_EXERCISE DIRECTIONS_: Rewrite the lines of the records below from the line with "[和歌山景點]一個早上走完熊野古道大門坂＋那智大社＋那智瀑" to the line with "Không gian ẩm", replacing "Statistics" with "Estadísticas" and keeping everything else the same. Return only those lines, without the pictures.
# # # # #
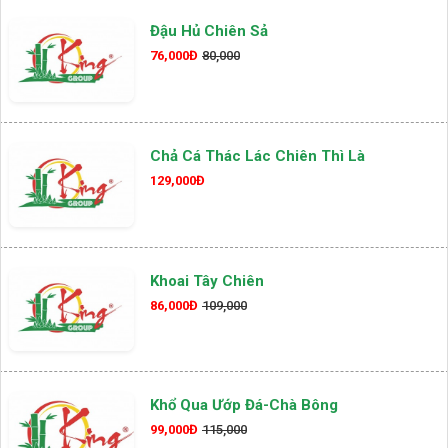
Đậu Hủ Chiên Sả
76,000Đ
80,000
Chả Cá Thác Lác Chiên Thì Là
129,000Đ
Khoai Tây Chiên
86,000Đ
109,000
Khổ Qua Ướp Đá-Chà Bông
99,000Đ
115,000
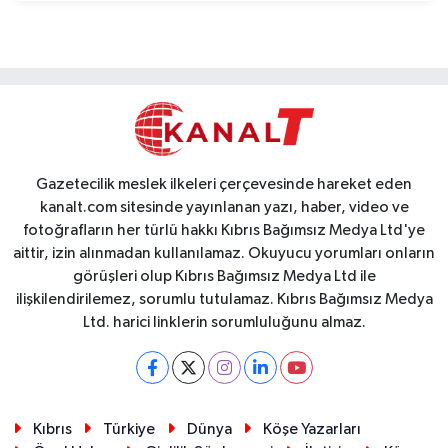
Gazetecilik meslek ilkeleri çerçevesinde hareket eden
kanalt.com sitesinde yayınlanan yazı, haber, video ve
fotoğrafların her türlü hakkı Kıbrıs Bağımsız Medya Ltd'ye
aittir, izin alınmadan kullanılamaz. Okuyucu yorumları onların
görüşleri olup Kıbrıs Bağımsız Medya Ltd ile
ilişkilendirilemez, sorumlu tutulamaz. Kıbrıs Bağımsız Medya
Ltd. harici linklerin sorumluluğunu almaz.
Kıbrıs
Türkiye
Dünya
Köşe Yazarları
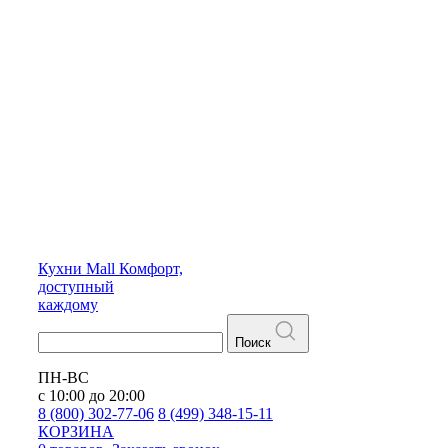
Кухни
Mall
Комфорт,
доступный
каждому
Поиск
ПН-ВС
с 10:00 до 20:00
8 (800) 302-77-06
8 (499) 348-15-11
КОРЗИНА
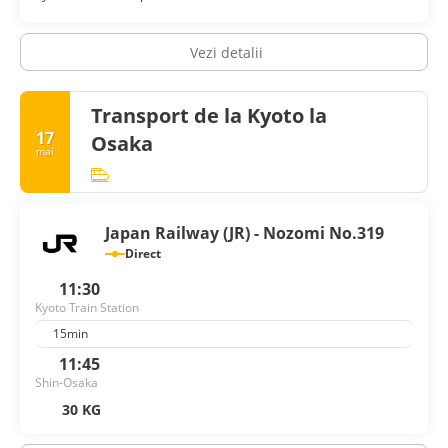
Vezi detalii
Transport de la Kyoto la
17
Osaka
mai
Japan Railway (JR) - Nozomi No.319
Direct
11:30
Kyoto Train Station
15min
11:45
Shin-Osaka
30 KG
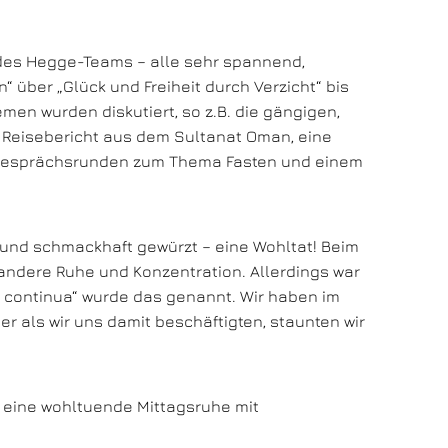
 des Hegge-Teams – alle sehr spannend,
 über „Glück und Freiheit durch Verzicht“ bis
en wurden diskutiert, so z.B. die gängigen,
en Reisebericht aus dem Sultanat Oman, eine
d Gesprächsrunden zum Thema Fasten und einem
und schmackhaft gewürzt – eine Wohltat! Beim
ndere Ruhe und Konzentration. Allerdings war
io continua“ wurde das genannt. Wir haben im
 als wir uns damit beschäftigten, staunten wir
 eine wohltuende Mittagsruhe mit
# # # # #
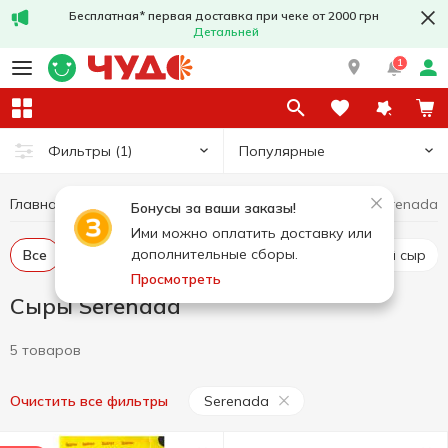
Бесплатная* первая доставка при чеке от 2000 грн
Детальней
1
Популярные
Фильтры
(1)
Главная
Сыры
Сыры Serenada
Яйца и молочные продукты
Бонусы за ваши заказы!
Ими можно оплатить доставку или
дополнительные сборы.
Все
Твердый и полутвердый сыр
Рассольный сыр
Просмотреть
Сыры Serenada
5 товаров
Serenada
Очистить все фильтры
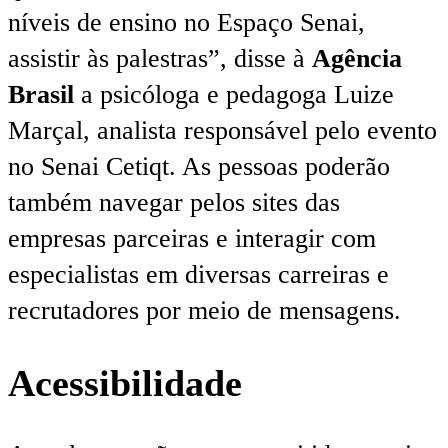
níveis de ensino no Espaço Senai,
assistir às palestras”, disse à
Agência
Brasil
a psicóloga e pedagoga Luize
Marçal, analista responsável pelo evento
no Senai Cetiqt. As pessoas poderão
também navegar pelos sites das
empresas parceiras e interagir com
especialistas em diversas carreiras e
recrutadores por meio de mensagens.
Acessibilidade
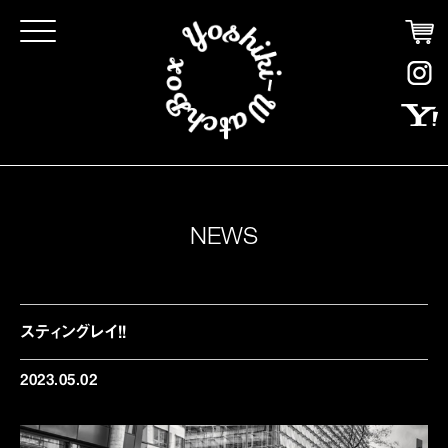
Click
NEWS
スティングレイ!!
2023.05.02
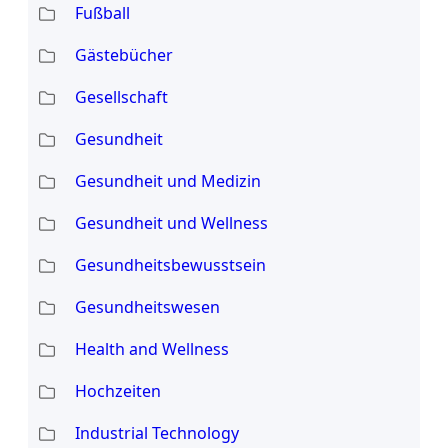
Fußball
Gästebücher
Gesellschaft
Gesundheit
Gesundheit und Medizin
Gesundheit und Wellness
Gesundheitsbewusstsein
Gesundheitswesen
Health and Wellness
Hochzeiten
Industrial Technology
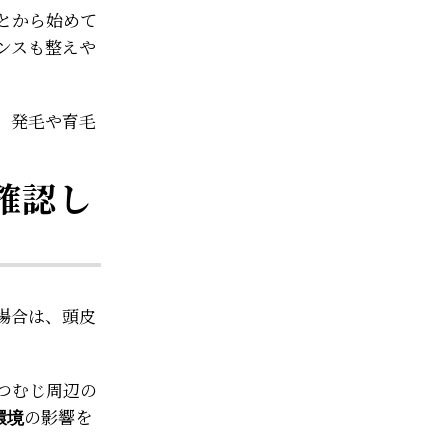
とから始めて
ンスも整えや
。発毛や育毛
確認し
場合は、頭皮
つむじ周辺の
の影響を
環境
# # # # #
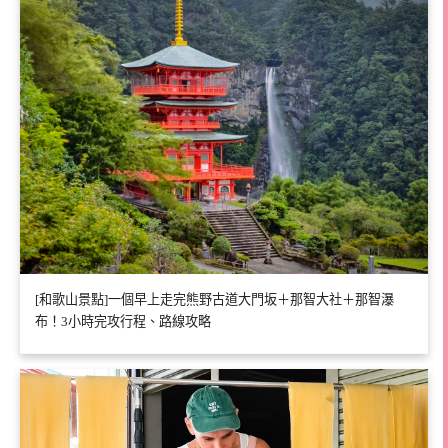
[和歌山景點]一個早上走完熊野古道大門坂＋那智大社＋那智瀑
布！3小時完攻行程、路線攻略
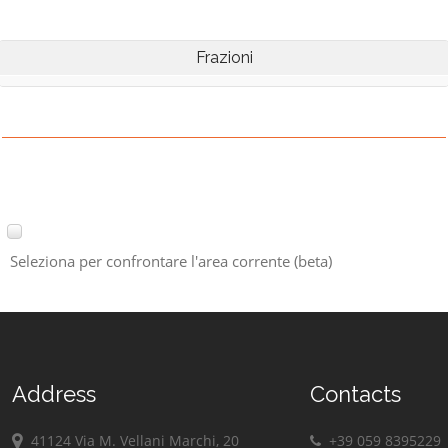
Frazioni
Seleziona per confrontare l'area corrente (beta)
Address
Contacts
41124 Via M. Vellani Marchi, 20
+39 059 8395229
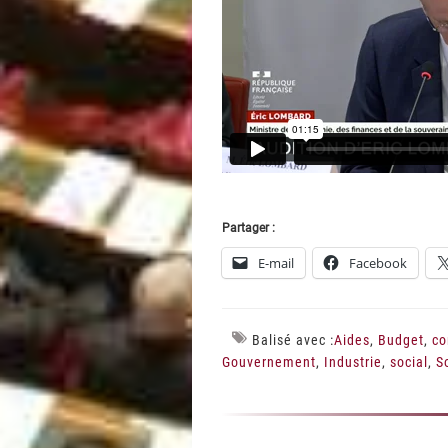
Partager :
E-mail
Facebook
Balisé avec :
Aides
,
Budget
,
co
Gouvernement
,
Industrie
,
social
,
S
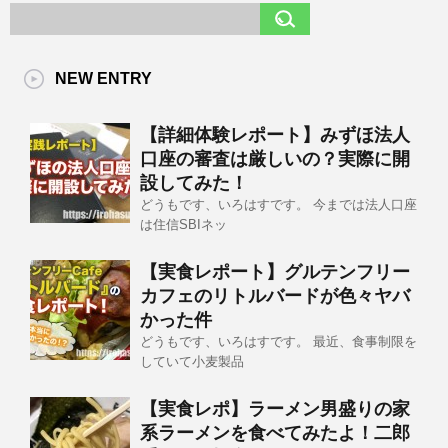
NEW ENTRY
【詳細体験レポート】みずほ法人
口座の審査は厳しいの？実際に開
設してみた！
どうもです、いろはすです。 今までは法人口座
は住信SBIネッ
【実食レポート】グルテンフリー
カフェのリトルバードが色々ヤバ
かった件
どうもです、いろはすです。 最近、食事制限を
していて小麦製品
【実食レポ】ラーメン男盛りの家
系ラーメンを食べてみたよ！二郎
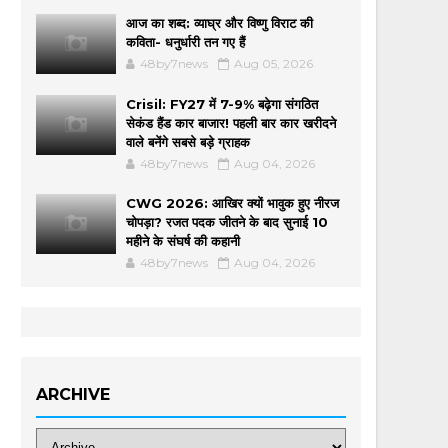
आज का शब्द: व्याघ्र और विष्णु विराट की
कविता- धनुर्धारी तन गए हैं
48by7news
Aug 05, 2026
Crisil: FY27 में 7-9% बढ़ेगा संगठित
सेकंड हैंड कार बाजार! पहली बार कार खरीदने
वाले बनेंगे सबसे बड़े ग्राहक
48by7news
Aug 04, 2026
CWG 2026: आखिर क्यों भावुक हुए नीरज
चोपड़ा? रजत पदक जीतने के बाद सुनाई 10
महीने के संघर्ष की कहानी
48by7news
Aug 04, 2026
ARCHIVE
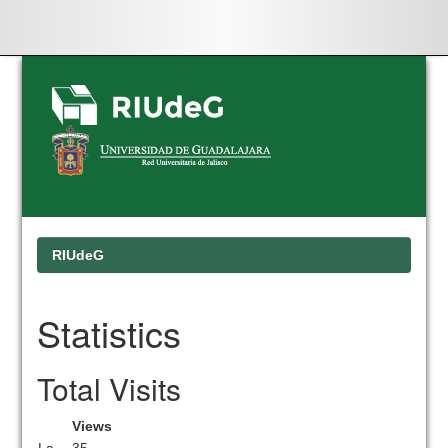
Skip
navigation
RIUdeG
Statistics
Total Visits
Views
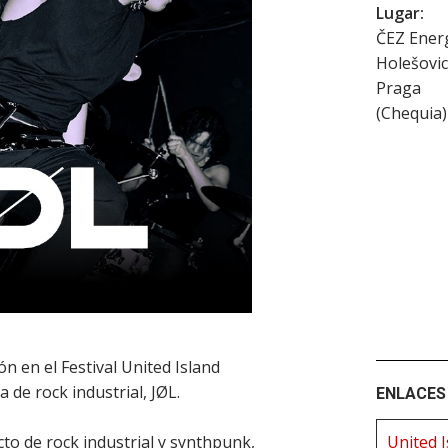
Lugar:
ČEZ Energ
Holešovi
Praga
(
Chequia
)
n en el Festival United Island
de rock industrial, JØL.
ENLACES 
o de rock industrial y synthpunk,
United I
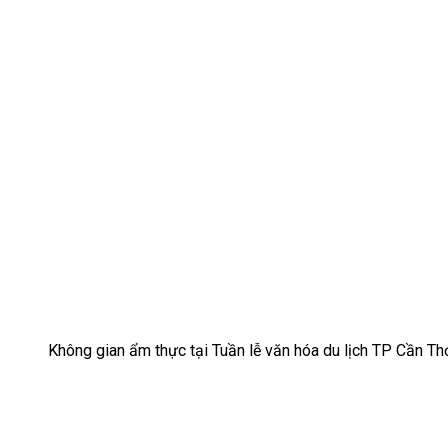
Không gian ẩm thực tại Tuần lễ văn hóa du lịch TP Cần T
# # # # #
_ANSWER TO THE PROBLEM_:
[和歌山景點]一個早上走完熊野古道大門坂＋那智大社＋那智瀑
布！3小時完攻行程、路線攻略
Frazioni
Seleziona per confrontare l'area corrente (beta)
Address
Contacts
41124 Via M. Vellani Marchi, 20
+39 059 8395229
Partager :
E-mail
Facebook
Balisé avec :
Aides
,
Budget
,
co
Gouvernement
,
Industrie
,
social
,
S
NEW ENTRY
【詳細体験レポート】みずほ法人
口座の審査は厳しいの？実際に開
設してみた！
どうもです、いろはすです。 今までは法人口座
は住信SBIネッ
【実食レポート】グルテンフリー
カフェのリトルバードが色々ヤバ
かった件
どうもです、いろはすです。 最近、食事制限を
していて小麦製品
【実食レポ】ラーメン男盛りの家
系ラーメンを食べてみたよ！二郎
आज का शब्द: व्याघ्र और विष्णु विराट की
कविता- धनुर्धारी तन गए हैं
48by7news
Aug 05, 2026
Crisil: FY27 में 7-9% बढ़ेगा संगठित
सेकंड हैंड कार बाजार! पहली बार कार खरीदने
वाले बनेंगे सबसे बड़े ग्राहक
48by7news
Aug 04, 2026
CWG 2026: आखिर क्यों भावुक हुए नीरज
चोपड़ा? रजत पदक जीतने के बाद सुनाई 10
महीने के संघर्ष की कहानी
48by7news
Aug 04, 2026
ARCHIVE
Skip
navigation
RIUdeG
Estadísticas
Total Visits
Views
Lugar:
ČEZ Energ
Holešovi
Praga
(
Chequia
)
n en el Festival United Island
de rock industrial, JØL.
ENLACES 
o de rock industrial y synthpunk,
United I
Không gian ẩm thực tại Tuần lễ văn hóa du lịch TP Cần T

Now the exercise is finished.